Once, Pierre Trudeau challenged Reagan to recite “The Shooting of Dan McGrew.” They were at a state dinner — Buckingham Palace — where Reagan sat between the Queen Mother and Trudeau. Reagan accepted the challenge and recited the poem, all 112 lines. Andy Ferguson writes of this — entertainingly — in his piece.
He also writes of John McCain, who was campaigning across New Hampshire. Aboard the candidate’s bus was a crew from Comedy Central. They asked him, “Who’s your favorite poet?” McCain answered, “Robert Service, I guess.” The crew then challenged him to recite some — which he did: “The Cremation of Sam McGee” (115 lines).

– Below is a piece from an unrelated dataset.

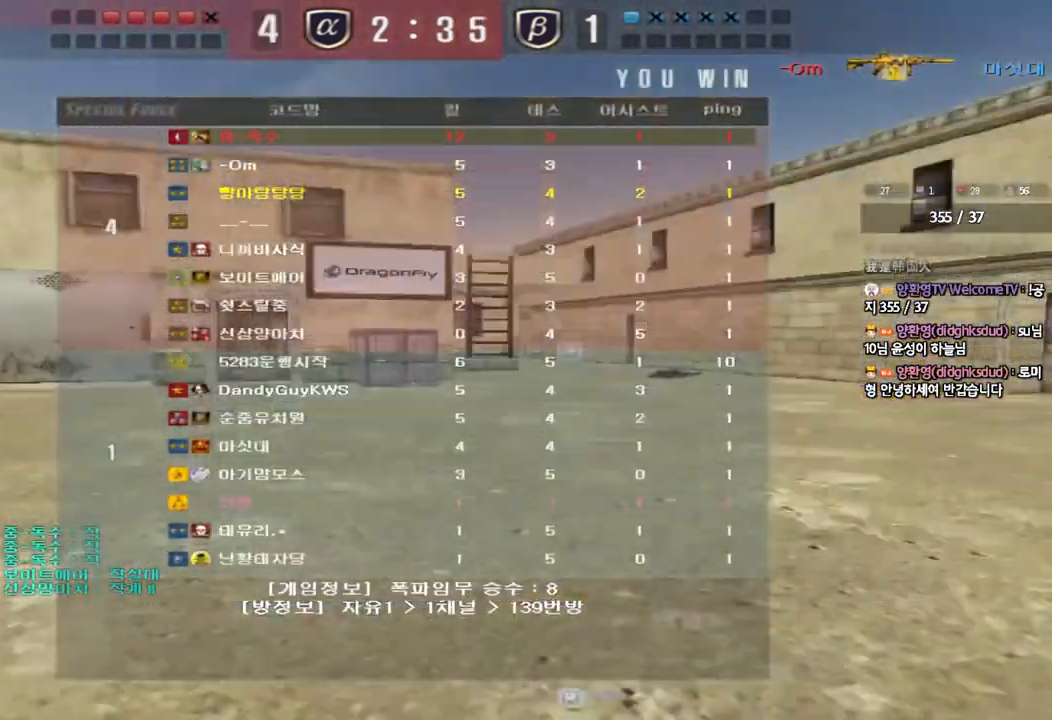
{"keys": [], "events": [[67, "tab", "up"]]}
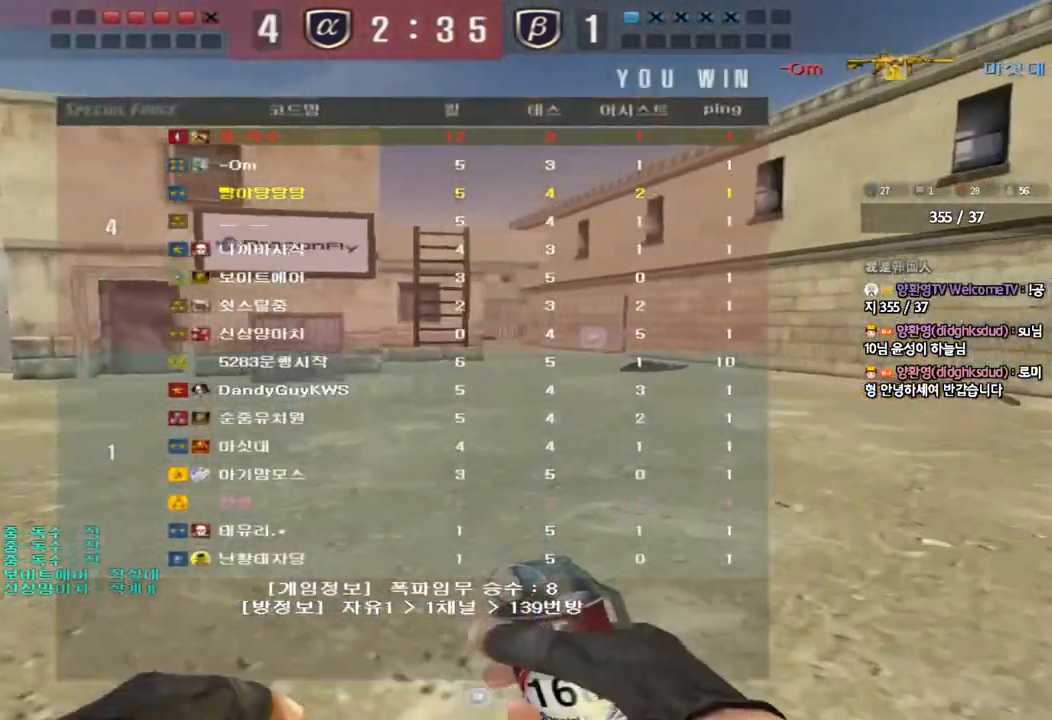
{"keys": [], "events": []}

“The wise-asses from Comedy Central were apparently impressed with McCain’s performance,” writes Andy.
As they were breaking down their camera equipment, McCain mentioned offhandedly how he had come to memorize “Sam McGee.”
“The guy in the cell next to me,” he said, “it was his favorite poem. He used to tap it to me on the wall, in Morse Code. That’s how I memorized it.”